Are you trying to find a rental property in Canberra? If you are and you are finding it difficult, unfortunately you are not alone. January/February brings thousands of public servants, military personnel, academics and university students to the city, and they are all looking for a place to live at the same time. During this months it is not uncommon for rental vacancies get more than 50 applicants, making it incredibly difficult for new residents to find a good place to live.
This rental story was very different several years ago. After Tony Abbott became prime minister in 2013, the federal bureaucracy shed more than 6,000 ACT-based jobs over two years.The job losses coincided with a glut of new apartments and rental prices plunged.
As shown in the graph below from the Australian Bureau of Statistics, rental price growth dropped significantly over this period and was effectively flat for several years. Thankfully for owners, but unfortunately for renters, the rapid rental growth started again from 2017 onwards and shows no sign of abating.
CoreLogic’s head of research, Tim Lawless, says that the ACT market has behaved very differently to the rest of the country over the past five years: “we’ve been seeing rents rising at about 3 per cent per annum, [when] the national average over the same time frame has been only 1 per cent per annum — a little bit less than wages growth.”
So while renting is slightly cheaper for most Australians (given that rental prices in quite a few states stagnated or decreased last quarter), it’s become significantly more expensive for Canberrans, particularly those in the inner-north. Some suburbs have seen grow by more than 5% per year, which is a massive change. The most-affected suburbs for unit dwellers are Aranda, Campbell and Downer — annual rent increases have averaged about 8 per cent over the past five years! For houses, rents raced upwards across the entire inner north by between 5 and 7 per cent a year.
Population growth and high incomes are the main reason Canberra has been feeling a rental squeeze.
“Population growth into the ACT has been very strong … from both interstate and overseas migration,” Mr Lawless said.
But the benefits — or costs, if you’re a tenant — are not spread across the city evenly. You can put this down to a number of factors, including the new light-rail development, better schools in some areas, newer amenities in others — as you can see, there are reasons certain areas are more popular with different demographics.
So if you’re about to start your search, here are a few tips to make this difficult process just a little bit easier.
In Canberra, property managers generally rule out potential tenants if the rent is more than 30% of their income. They’ll also knock you out if you can’t attend a rental viewing, and most people with pets find that they have a much smaller number of properties that will accept them.
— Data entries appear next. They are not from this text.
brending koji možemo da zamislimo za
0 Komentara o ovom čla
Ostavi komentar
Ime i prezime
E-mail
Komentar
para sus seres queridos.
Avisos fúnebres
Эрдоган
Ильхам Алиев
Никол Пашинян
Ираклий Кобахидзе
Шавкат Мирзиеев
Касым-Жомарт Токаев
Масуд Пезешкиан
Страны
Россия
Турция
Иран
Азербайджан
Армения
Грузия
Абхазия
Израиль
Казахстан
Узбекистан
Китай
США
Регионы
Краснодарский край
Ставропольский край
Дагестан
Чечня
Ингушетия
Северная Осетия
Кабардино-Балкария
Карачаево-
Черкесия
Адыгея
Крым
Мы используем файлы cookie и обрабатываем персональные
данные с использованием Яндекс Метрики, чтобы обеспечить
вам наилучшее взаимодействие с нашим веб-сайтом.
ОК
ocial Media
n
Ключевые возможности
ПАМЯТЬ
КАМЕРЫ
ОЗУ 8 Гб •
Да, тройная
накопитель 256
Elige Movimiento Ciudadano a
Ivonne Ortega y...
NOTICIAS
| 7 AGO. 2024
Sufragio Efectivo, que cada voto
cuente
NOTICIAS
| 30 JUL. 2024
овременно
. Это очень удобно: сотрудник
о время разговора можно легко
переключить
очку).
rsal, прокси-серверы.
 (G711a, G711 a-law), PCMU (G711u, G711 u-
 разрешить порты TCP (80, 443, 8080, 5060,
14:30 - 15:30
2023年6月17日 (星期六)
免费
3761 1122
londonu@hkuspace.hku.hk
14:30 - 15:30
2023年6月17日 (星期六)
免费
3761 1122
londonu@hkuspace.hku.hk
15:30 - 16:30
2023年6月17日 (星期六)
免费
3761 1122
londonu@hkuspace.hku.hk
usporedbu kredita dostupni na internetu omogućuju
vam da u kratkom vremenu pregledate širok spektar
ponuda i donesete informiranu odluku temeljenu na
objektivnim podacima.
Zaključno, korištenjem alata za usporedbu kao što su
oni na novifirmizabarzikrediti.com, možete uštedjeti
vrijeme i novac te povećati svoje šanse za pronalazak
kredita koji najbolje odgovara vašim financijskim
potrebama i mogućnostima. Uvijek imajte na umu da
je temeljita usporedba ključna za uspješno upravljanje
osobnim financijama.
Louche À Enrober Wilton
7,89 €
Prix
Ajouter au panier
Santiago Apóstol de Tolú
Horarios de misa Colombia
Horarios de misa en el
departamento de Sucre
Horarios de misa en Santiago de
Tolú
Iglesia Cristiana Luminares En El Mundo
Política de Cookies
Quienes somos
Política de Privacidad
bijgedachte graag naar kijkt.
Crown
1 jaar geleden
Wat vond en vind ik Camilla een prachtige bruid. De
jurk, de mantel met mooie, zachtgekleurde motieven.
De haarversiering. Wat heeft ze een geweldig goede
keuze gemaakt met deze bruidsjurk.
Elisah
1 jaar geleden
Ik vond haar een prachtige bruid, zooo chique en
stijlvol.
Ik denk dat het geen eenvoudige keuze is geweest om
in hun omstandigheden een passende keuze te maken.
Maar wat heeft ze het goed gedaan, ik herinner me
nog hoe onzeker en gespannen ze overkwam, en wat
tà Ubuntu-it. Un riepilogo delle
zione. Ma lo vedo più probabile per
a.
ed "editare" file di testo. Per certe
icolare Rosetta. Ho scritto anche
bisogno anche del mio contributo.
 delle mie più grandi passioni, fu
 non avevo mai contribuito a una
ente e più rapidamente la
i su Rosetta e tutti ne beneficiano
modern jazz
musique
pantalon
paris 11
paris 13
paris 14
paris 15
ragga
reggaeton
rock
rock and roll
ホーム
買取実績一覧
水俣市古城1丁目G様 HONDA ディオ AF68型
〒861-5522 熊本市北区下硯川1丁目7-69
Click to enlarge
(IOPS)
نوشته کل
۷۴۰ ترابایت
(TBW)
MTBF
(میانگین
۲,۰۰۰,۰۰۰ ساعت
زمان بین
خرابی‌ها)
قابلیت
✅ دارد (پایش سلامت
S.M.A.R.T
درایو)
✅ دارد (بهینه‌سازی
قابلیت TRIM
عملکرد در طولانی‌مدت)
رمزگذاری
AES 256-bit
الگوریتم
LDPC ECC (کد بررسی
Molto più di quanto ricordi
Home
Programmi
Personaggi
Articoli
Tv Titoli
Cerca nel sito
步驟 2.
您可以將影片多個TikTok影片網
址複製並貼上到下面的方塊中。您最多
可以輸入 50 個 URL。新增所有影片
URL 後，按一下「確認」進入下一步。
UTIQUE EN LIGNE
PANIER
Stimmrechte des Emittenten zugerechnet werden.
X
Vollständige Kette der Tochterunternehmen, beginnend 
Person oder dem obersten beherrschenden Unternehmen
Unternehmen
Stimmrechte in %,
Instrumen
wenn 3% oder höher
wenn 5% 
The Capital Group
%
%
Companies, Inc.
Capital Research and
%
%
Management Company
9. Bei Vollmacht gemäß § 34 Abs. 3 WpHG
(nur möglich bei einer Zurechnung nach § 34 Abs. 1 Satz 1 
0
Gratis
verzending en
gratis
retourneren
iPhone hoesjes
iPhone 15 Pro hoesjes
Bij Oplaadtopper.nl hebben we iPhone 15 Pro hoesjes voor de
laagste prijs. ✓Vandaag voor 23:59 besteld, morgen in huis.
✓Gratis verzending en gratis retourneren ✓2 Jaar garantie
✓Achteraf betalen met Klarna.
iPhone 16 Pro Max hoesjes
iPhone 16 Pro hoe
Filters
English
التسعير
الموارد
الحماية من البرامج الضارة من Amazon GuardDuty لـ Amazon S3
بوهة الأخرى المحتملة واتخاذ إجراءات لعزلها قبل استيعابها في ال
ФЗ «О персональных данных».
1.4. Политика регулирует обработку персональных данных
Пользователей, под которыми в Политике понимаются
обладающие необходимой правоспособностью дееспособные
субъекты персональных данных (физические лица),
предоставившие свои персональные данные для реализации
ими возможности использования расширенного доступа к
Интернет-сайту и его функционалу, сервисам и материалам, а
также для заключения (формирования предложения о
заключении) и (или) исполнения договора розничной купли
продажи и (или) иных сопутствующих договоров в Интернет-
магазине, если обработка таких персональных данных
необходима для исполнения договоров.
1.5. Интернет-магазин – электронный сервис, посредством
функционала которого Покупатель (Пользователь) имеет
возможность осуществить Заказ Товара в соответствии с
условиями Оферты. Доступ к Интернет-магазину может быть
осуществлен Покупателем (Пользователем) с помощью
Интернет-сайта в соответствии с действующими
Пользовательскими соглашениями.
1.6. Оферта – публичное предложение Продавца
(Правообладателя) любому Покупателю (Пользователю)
With this in mind, the general aim of the game is to apply for a large number of properties — the average is roughly 20+ during this part of the year — and hope that you get accepted.
There are a couple of things you can do to make the search easier though. It’s good practice to follow up applications with a phone call and/or email to ensure that the landlord knows you’re keen. You might also find it helpful to have all of your documentation ready to go and complete so that agents don’t have to make unnecessary follow-up calls (some agents estimate that up to 30% of the applications they receive are incomplete, and in busy times these will be almost automatically discounted if there is a better applicant who has a complete form). Updating your social media may also help, because it’s becoming increasingly common for property managers to check your details via your social media accounts.
It might be easier to wait a month or two though, if you can manage it. By the time autumn rolls around, the rental battles are much easier to win as most people have either gotten a property or sorted themselves out.